We both managed to keep it together fairly well yesterday.  I am at the point in my pregnancy where I am too big and uncomfortable to breakdown.  I can't even explain it.  I can hardly move and I feel like I am going to explode and I have to keep calm as best as I can all of the time because it hurts too much to feel the emotions that I am burying inside of me.  I knew that I couldn't visit the cemetery because I can't lay down on his grave.  It would be too hard to lie on my side in that grass and I would have too much trouble getting up.  I wouldn't really be able to sit or stand there very long either.  Instead we did things to keep calm and be together yesterday.  It was a really hard day and we have another one coming tomorrow (every day is HARD.  Every day.).  I finally cracked just before bedtime.  One thing that is really pushing my emotional state over the edge is that I have something called PUPPS that occurs in less than 1% of pregnancies.  Thank god it only happens in the last trimester with most women who get it but I basically have hives all over my whole body.  I itch EVERYWHERE and it is the most miserable itching imaginable and it lasts all day and all night.  Apparently there is nothing that really cures the issue up except giving birth (even then, it takes a few weeks to clear up).  I am currently trying Dandelion Root - a holistic remedy I found online.  It is supposed to take a week to work. I cleared it yesterday with Dr. D. By bedtime last night, I had just completely lost my mind.  Suppressing my tears and horror that we have actually lived through a whole year without Max and then, the added stress of a very difficult pregnancy was just too much.  Poor Ted, he was so tired and I was just lying next to him in a puddle of tears and self pity.  It sucks.

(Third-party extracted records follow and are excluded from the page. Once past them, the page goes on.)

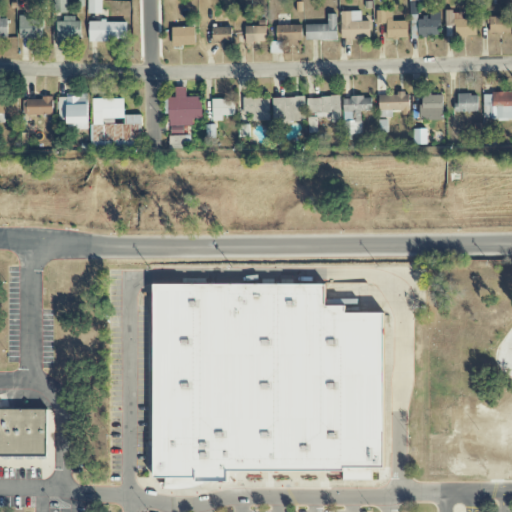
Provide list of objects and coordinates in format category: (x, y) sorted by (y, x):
building: (414, 0)
building: (59, 6)
building: (460, 24)
building: (391, 25)
building: (425, 25)
building: (499, 25)
building: (353, 26)
building: (3, 27)
building: (30, 28)
building: (322, 30)
building: (67, 31)
building: (107, 31)
building: (255, 34)
building: (287, 34)
building: (221, 35)
building: (183, 36)
road: (151, 66)
road: (255, 72)
building: (466, 103)
building: (392, 105)
building: (8, 106)
building: (38, 106)
building: (497, 106)
building: (324, 107)
building: (431, 107)
building: (256, 108)
building: (222, 109)
building: (288, 109)
building: (183, 110)
building: (73, 111)
building: (354, 115)
building: (383, 126)
building: (114, 127)
building: (420, 136)
road: (255, 245)
road: (129, 289)
road: (403, 306)
road: (29, 312)
building: (265, 382)
building: (264, 383)
road: (60, 414)
building: (23, 432)
building: (23, 433)
road: (398, 454)
road: (255, 497)
road: (40, 500)
road: (76, 502)
road: (128, 503)
road: (446, 503)
road: (474, 503)
road: (503, 503)
road: (241, 504)
road: (275, 504)
road: (316, 504)
road: (352, 504)
road: (389, 504)
road: (166, 507)
road: (204, 507)
parking lot: (301, 508)
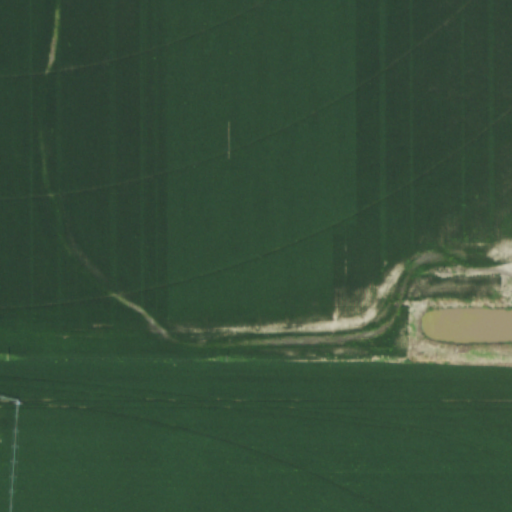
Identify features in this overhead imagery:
crop: (245, 253)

A few of my friends (Ann, Daphna, Auntie Beth) independently came up with the idea of memorializing Maxie by lighting a candle tomorrow, just after 5 pm PST, to memorialize Maxie's life.  They have sent out emails and posted the idea on Facebook.  I know that when we light a candle in our house tomorrow that we will feel like we are being supported all over the world by friends who are doing the same.  Many friends did the same thing for us last year at the same time.  If Maxie is out there, I know he will feel the love generating in his honor....how could he not?  Would you think about sending us a photo of your candle lighting if you participate?  teddyabby at gmail dot com.  These small things are such big things for us.  It would mean so much.

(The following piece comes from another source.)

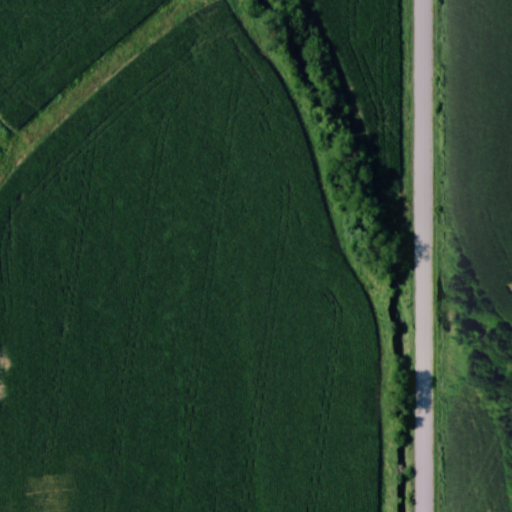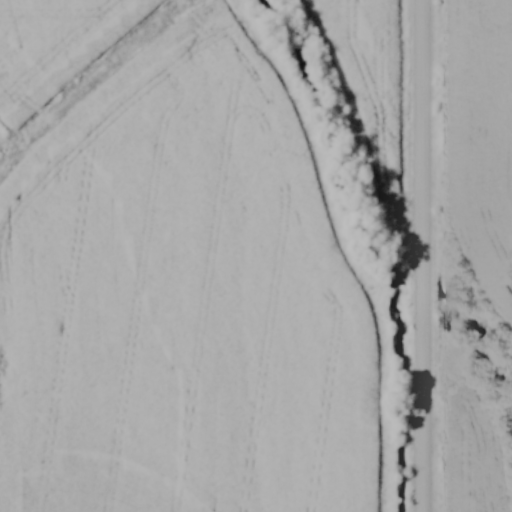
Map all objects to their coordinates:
road: (426, 256)
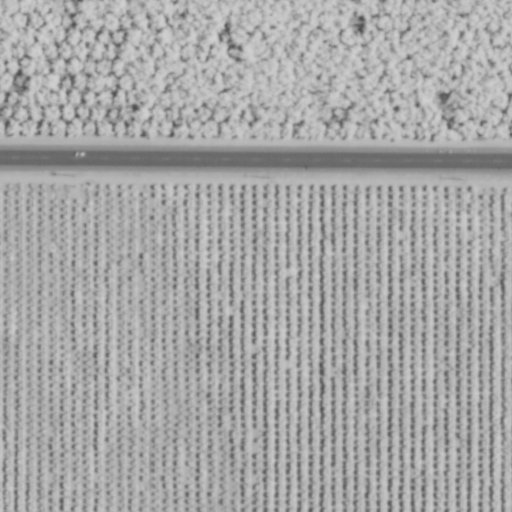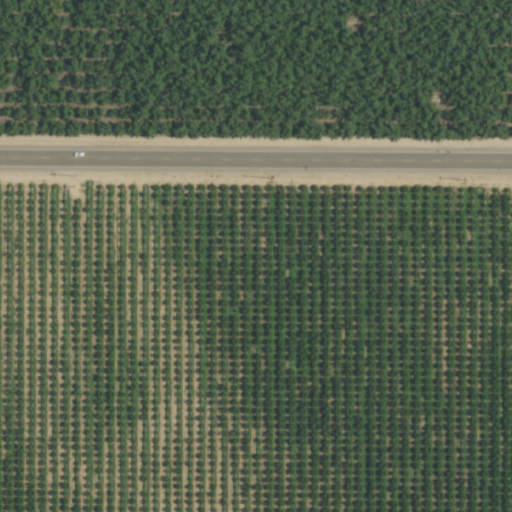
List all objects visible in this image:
road: (256, 160)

I also wanted to remind you that we have set up a fund in Maxie's name with First Candle to fund research into SIDS (also advocacy efforts and family support).  We think it is a very special way to honor the memory of our baby - who should be here right now with us.  I know I have real Chutzpah ("balls" - for lack of a better translation) asking for another donation after so many of you contributed towards Maxie's Forest over the past year....helping us to raise over $100,000 (no small accomplishment).  Any amount helps.  In Jewish tradition the number 18 represents life (the letters in the word "Chai", which means life add up to 18).  That is the reason many people give $18 to support a cause.  I wish no other family would have to go through this ever, but, at least once a week, I hear from a new person telling me that they or someone they love has just lost a child to SIDS.  There is no way to explain how miserable it is to live life without our babies.  My blog doesn't do the experience even a tiny amount of justice.  I often feel like I am in hell.  When I have ever thought about what the very worst thing I could ever imagine happening would be, I don't think I ever even let this cross my mind.  It is a complete horror - for us, for our siblings, for our parents, for everyone who knew and loved Maxie. 

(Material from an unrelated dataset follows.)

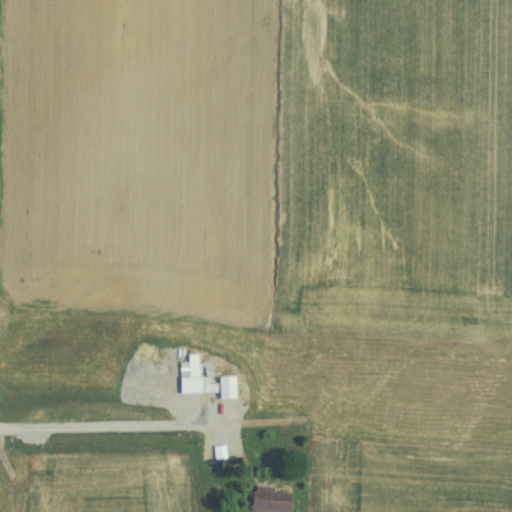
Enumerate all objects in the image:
building: (130, 369)
building: (197, 380)
road: (106, 426)
building: (262, 500)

I want to let you know that this year we have felt very loved.  Your following of our path, the support we feel when we hear from you - by comment, email, text, phone call (even when we don't get back to you right away) - has been what has sustained us through this nightmare.  We know that Maxie is still very loved and that means everything to us.  If he had lived, he would have touched so many lives (as we all do) through school and playdates and summer camps and college and work and other friendships throughout his life.  He didn't get that opportunity.  But, you all have shown him so much love and that is the best we can do give him the "life" he so deserved.  Thank you so much from the bottom of our hearts for helping us get through this first year.  Thank you for keeping Maxie close and for loving him without, in many cases, every having even met him.  What a gift it has been to know you are there.  I am not sure how we will ever repay your kindness.





3 comments

Lanie said...

Will light a candle too. Thinking of you and Max. Take care. xo

Leigh said...

Abby, you and Ted and Maxie and Baby M are in my thoughts constantly. Especially these three days. We will definitely be lighting a candle for Max tomorrow evening and will be surrounding you all with our love. I'm so sorry you've had to live and endure this past horrible year without him, it's just so wrong and unfair. With all my love, Leigh

robyn said...

maxie's light will always shine bright. he is loved and missed and will always be thought of and remembered. always.